**Text block**.
* Begin *
Abstracts
1998/29
 

CRIME AND IMPUNITY: THE UNKNOWN IMRE LAKATOS

This Replika Monogram examines the political career of Imre Lakatos during his years in Hungary.  At the time of the Hungarian Revolution of 1956 he fled to England, where he became one of the world’s foremost philosophers of mathematics and science.  A protegé of Karl Popper, he maintained an interest in politics and gained a reputation as an outspoken defender of the “Open Society” and a fierce opponent of student radicalism, particularly during the so-called “Troubles” at the London School of Economics.  Few in his adopted home knew, however, of his previous incarnation as a demonic communist.
 

ARE SPORTS GAMES?

In studying the relationship between playing and modern sports, one can not avoid discussing Johan Huzinga’s famous work, Homo ludens.  According to his often quoted statement, modern sports are not games, since they lack the main characteristics of playful activity.  Approaching the problem from a historical-sociological perspective, Norbert Elias argues that modern sports have emerged as a the result of the civilizing process.  Their characteristics are historically shaped by the state monopolization of violence, and the individual’s internalization of the accepted norms of behavior.     
Allen Guttmann locates sports activities in the context of the different concepts of play, game, contest, and sport.  He criticizes Huizinga for overemphasizing the notion of contest in his analysis.  Frank C. Kew distinguishes the formal elements of sports activities from the informal ones, and claims that an activity formally considered as sport may be viewed differently from an informal point of view.  Tibor Tamás, the editor of this thematic section also cites Eldon Snyder, who shows that sports do not always lack playfulness, because elements of it always crop up in the pauses of “serious” sports activities.
* End *
(Data items)
* Begin *
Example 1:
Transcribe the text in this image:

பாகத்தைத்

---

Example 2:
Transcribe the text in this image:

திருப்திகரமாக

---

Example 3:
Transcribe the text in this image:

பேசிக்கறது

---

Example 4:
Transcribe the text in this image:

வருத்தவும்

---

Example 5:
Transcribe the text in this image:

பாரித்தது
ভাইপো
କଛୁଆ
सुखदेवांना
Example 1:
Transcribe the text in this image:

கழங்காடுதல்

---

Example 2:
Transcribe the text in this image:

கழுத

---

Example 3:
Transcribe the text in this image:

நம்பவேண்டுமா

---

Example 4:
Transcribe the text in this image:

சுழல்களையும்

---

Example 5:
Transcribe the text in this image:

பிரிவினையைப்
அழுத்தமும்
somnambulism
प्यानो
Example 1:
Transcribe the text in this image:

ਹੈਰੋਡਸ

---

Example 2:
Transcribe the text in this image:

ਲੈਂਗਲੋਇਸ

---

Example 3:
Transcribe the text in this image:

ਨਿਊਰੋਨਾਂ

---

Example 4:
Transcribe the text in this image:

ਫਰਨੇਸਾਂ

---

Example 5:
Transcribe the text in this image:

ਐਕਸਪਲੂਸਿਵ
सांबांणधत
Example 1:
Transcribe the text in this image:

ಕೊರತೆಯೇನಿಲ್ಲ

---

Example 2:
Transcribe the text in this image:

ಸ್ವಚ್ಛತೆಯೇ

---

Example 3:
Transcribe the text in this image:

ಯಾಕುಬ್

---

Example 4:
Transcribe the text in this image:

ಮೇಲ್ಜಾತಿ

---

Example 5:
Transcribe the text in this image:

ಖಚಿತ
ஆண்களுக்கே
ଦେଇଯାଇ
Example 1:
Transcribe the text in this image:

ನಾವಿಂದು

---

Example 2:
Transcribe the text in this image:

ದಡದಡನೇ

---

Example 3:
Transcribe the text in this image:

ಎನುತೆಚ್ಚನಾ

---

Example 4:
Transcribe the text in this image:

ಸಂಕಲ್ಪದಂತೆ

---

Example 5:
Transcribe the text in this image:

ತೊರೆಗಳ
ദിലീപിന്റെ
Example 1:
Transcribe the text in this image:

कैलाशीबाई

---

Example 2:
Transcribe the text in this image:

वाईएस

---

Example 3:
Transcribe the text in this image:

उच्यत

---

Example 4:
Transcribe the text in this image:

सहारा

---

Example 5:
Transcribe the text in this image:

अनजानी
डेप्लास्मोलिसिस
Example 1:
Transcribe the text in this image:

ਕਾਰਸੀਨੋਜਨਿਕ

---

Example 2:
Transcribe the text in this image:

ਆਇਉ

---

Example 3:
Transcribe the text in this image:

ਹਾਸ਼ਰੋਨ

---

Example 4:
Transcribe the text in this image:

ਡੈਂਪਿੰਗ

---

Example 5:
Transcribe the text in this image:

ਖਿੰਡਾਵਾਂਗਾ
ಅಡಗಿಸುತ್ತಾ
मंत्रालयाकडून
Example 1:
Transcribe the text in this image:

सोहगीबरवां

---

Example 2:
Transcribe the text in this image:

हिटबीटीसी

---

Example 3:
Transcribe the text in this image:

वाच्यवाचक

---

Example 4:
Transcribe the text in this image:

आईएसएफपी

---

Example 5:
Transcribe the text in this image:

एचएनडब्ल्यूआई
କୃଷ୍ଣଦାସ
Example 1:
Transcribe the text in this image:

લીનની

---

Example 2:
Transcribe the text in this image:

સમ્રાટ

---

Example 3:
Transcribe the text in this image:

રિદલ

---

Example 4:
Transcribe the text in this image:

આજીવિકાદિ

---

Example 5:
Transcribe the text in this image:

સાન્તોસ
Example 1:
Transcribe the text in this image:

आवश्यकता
* End *
**Set problem A**.
Answer these questions using the abstracts:
(i) At the time of which event did Lakatos flee to England?
(ii) Who is named as the editor of the thematic section on sports?
(iii) According to Norbert Elias, modern sports emerged as the result of what?
**Set problem B**.
Revise the part of the abstracts that opens with the words containing "This Replika Monogram" and closes with "ARE SPORTS GAMES?". Give it again with "fierce" changed to "determined".
**Set problem C**.
Translate this sentence from the abstracts into Spanish: "He criticizes Huizinga for overemphasizing the notion of contest in his analysis."

**Full response A**.
(i) The Hungarian Revolution of 1956
(ii) Tibor Tamás
(iii) The civilizing process

**Full response B**.
This Replika Monogram examines the political career of Imre Lakatos during his years in Hungary.  At the time of the Hungarian Revolution of 1956 he fled to England, where he became one of the world’s foremost philosophers of mathematics and science.  A protegé of Karl Popper, he maintained an interest in politics and gained a reputation as an outspoken defender of the “Open Society” and a determined opponent of student radicalism, particularly during the so-called “Troubles” at the London School of Economics.  Few in his adopted home knew, however, of his previous incarnation as a demonic communist.
 

ARE SPORTS GAMES?

**Full response C**.
Critica a Huizinga por sobrevalorar la noción de competición en su análisis.